Mr Dewey is also rewriting curriculum to include engaging examples based on his experience in his previous careers to teach mathematics and science.
“As an example in algebra, where you normally learn your equations, I wrote a program, which we have already tested, where the students built reverse sextants,” he says of the Year 8 program.
“A sextant is what seamen used to use to work out where they were on the ocean. They knew the time so using the sextant they could work out where they were.
“We know we are at Smithfield so with the reverse sextant we could work out the time. So it’s hands on, you build it and you have to use your algebra to put it all together.”
The school also has a partnered with James Cook University in a new drone program, and Year 8 science students are measuring amounts of plastic on the Great Barrier Reef, with both initiatives spearheaded by the former Oceanographer.

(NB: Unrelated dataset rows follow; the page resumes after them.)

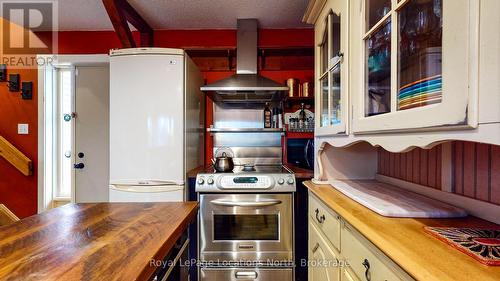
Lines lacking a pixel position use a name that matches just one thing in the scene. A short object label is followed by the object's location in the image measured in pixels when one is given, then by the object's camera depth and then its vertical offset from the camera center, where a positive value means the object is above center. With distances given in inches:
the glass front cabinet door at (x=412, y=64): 23.2 +8.9
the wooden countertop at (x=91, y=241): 26.5 -13.5
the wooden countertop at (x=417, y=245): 23.2 -11.9
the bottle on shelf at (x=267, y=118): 112.7 +8.3
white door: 114.7 +5.7
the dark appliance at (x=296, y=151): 109.7 -5.8
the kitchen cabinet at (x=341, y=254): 31.5 -18.1
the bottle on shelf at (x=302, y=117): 110.7 +8.7
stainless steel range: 82.0 -28.6
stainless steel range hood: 91.7 +20.1
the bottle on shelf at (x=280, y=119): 111.3 +7.8
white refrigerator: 84.4 +3.9
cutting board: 39.2 -11.0
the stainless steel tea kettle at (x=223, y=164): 90.5 -9.4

Fiammetta Stefani heard the vice-principal of Milpera State High School speak at university, she knew where she was meant to be.
Like many of the refugee students at Milpera, Mrs Stefani arrived in Australia as a child speaking very little English.
“I know how hard it is to struggle every day to think in a language that is not yours,” she said.
“So I understand what they (the Milpera students) go through, but I also understand the potential that they have and I have high expectations of them.”
Mrs Stefani, who has previously coordinated an Italian Language Centre, had always dreamed of being a teacher, but found her migrant background hindered her taking on further study.
“Finally I got the courage to say ‘No I will go back to university and do what I’ve always wanted to do’. I really regret not having gone into it much, much earlier,” she said.
“I do the utmost to help my students understand that whatever they bring is valued, I learn from them as much as they learn from me and ultimately we learn together.
“Their parents have made such a big step and they have fought to get them here; so I tell them to grab the opportunity – to not let it go”.
“I think that drives my whole passion: that regardless, you can do whatever you want to do”.
Mrs Stefani uses visuals to aid and enhance language and learning literacy, along with digital devices that involve all the senses to help students learn, while her expertise is being used in a How to Write (HOW) program she re-developed with a colleague.
“Visuals are imperative. For me it’s vital when learning a new language – only because I have gone through it. Sometimes the words just come out so quickly that your brain can’t keep up with the interpreting or the understanding and for me, visuals provide that link to the five words that you have just missed,” she said.
She said Milpera was the school she wished she could have gone to when she arrived in Australia, where students knew they weren’t alone and were nurtured to succeed.